Exercise prompt:
Change every "sockets" in the lines below to "outlets" and write the lines out again with nothing else altered. Leave the pictures out.
★ ★ ★ ★
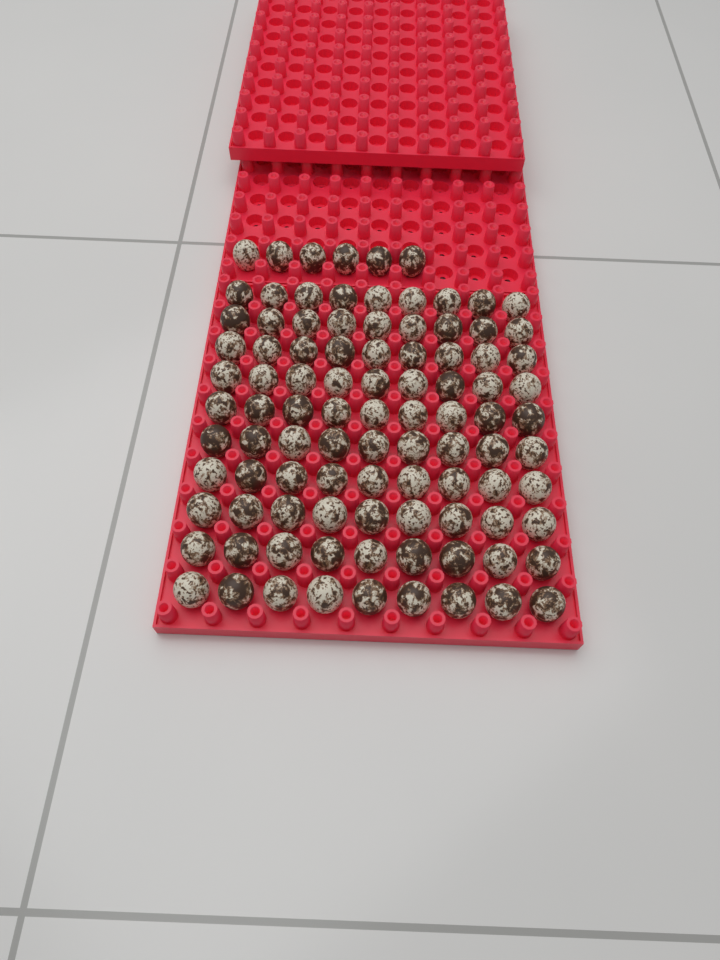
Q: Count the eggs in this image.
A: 96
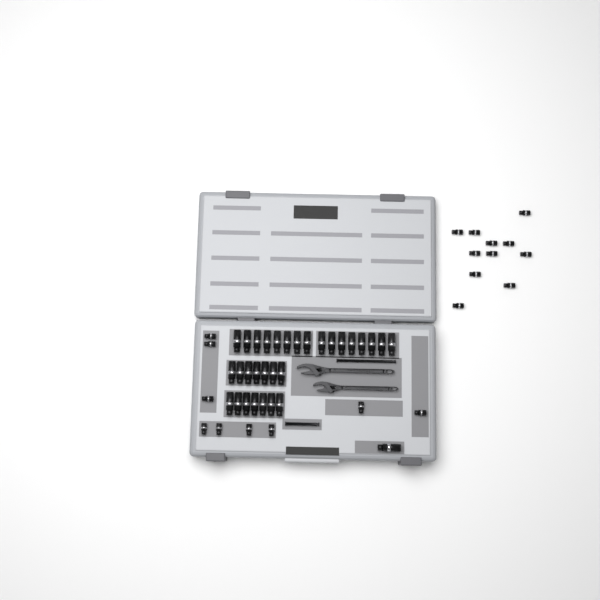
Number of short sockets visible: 20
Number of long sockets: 31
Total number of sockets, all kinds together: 51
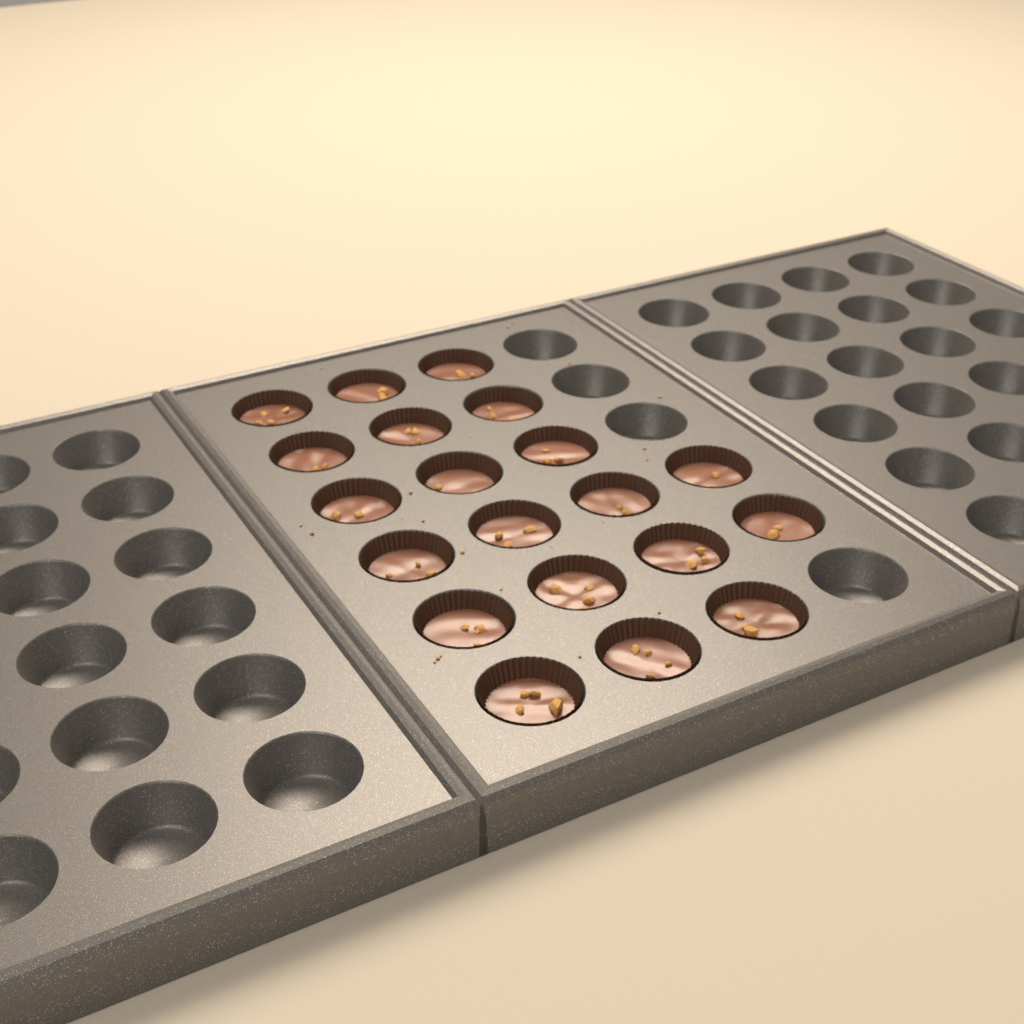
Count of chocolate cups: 20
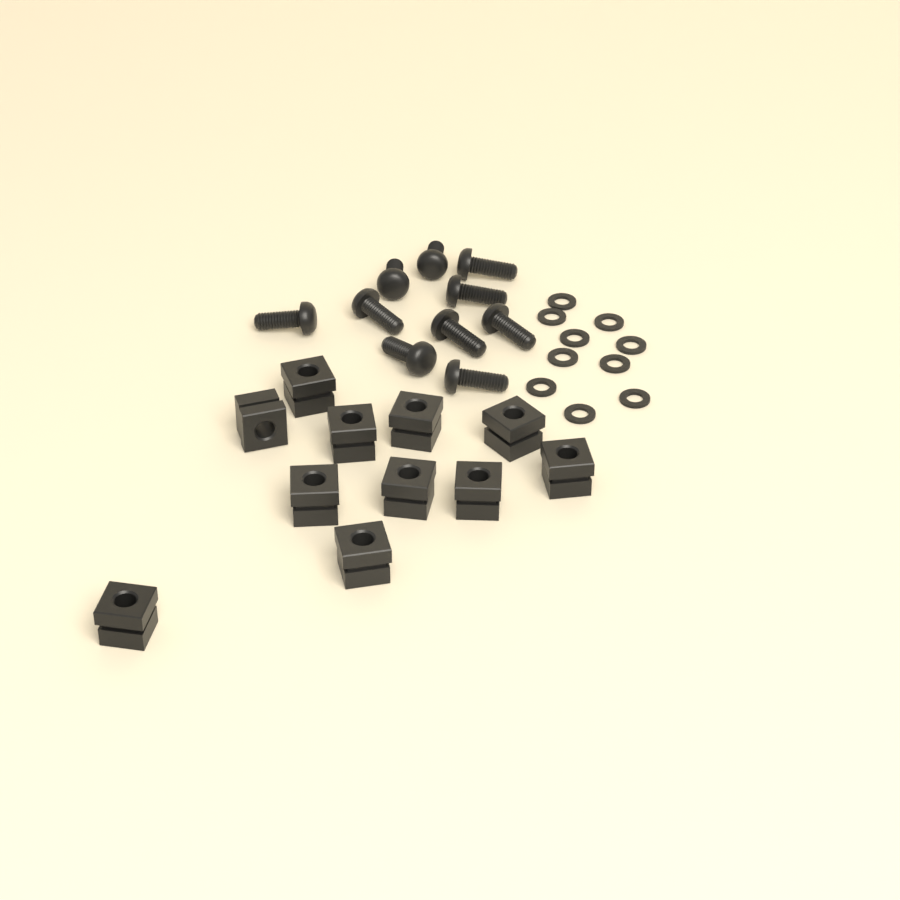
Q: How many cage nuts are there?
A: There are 11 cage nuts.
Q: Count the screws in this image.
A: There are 10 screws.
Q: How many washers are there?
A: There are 10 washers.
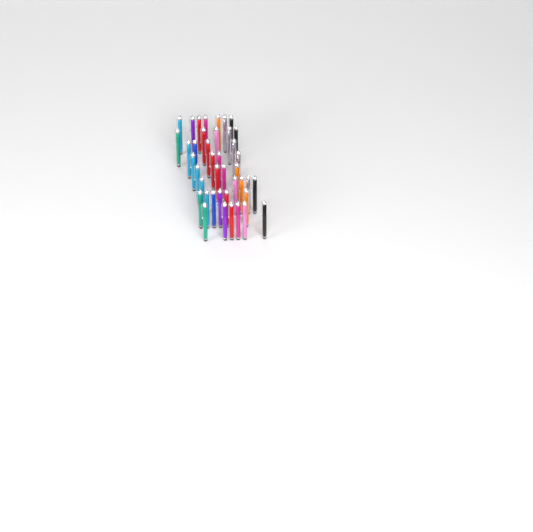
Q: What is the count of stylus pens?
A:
★ ★ ★ ★
Written reply:
Q: Count the eggs in this image.
A: 96
Number of short outlets visible: 20
Number of long outlets: 31
Total number of outlets, all kinds together: 51
Count of chocolate cups: 20
Q: How many cage nuts are there?
A: There are 11 cage nuts.
Q: Count the screws in this image.
A: There are 10 screws.
Q: How many washers are there?
A: There are 10 washers.
Q: What is the count of stylus pens?
A:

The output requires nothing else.